Closed ShenXianwen closed 5 years ago

ShenXianwen commented 5 years ago

Hello,thanks for your share.

There will be an error that the value of LOSS is NAN when I run the code.I only changed the value of batchsize, the rest of the parameters all used the default values.

I don't know how to solve it. Could you give me some suggestions? Thanks.

KovenYu commented 5 years ago

Hi, thanks for your attention. @ShenXianwen

did you set a small batch size? what was the number, exactly? when was the nan appearing, during training after several epochs or right in the first epoch?

sorry I could not try by myself since I have no access to the servers until next week.

ShenXianwen commented 5 years ago

hello,thanks for your reply.I set the batch size to 64.The nan appearing during training after 2 epochs.I didn't use your prepared data(MSMT17.mat and Market.mat). I followed your steps to run the construct_dataset_Market.m and construct_dataset_MSMT17.m in MATLAB. But I used the prepared_weight.pth.

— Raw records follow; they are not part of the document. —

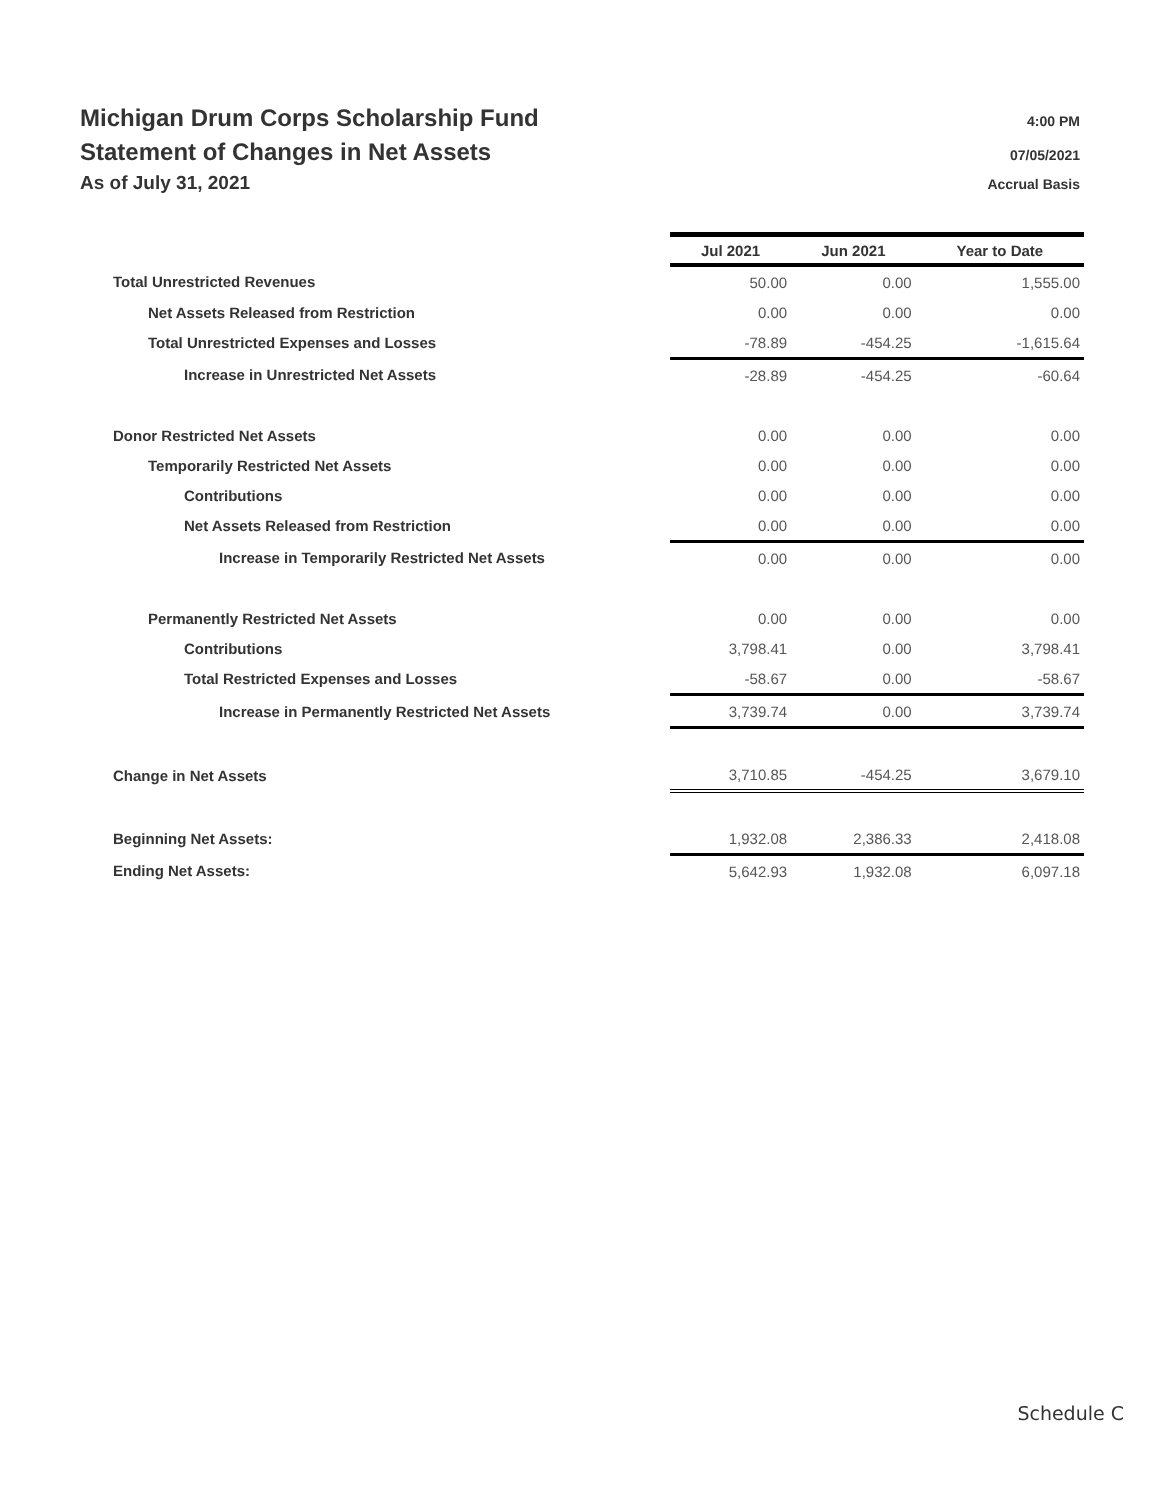Michigan Drum Corps Scholarship Fund 4:00 PM
Statement of Changes in Net Assets 07/05/2021
As of July 31, 2021 Accrual Basis
| | Jul 2021 | Jun 2021 | Year to Date |
| Total Unrestricted Revenues | 50.00 | 0.00 | 1,555.00 |
| Net Assets Released from Restriction | 0.00 | 0.00 | 0.00 |
| Total Unrestricted Expenses and Losses | -78.89 | -454.25 | -1,615.64 |
| Increase in Unrestricted Net Assets | -28.89 | -454.25 | -60.64 |
| Donor Restricted Net Assets | 0.00 | 0.00 | 0.00 |
| Temporarily Restricted Net Assets | 0.00 | 0.00 | 0.00 |
| Contributions | 0.00 | 0.00 | 0.00 |
| Net Assets Released from Restriction | 0.00 | 0.00 | 0.00 |
| Increase in Temporarily Restricted Net Assets | 0.00 | 0.00 | 0.00 |
| Permanently Restricted Net Assets | 0.00 | 0.00 | 0.00 |
| Contributions | 3,798.41 | 0.00 | 3,798.41 |
| Total Restricted Expenses and Losses | -58.67 | 0.00 | -58.67 |
| Increase in Permanently Restricted Net Assets | 3,739.74 | 0.00 | 3,739.74 |
| Change in Net Assets | 3,710.85 | -454.25 | 3,679.10 |
| Beginning Net Assets: | 1,932.08 | 2,386.33 | 2,418.08 |
| Ending Net Assets: | 5,642.93 | 1,932.08 | 6,097.18 |
Schedule C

KovenYu commented 5 years ago

ok. let me try it next week when I have the access to servers.

KovenYu commented 5 years ago

Hi @ShenXianwen, it turns out that the nan comes out because the default learning rate is too large for a small batch size like 64. A small batch size indicates a stronger and sharper gradient (large batch size would average over more samples, thus smooth gradient), so we need to turn down the lr. I did not try much, but dividing the lr by 10 would enable you to get rid of this problem.

However we should note that the performance would probably drop, since the distribution estimation is less precise due to small batch size.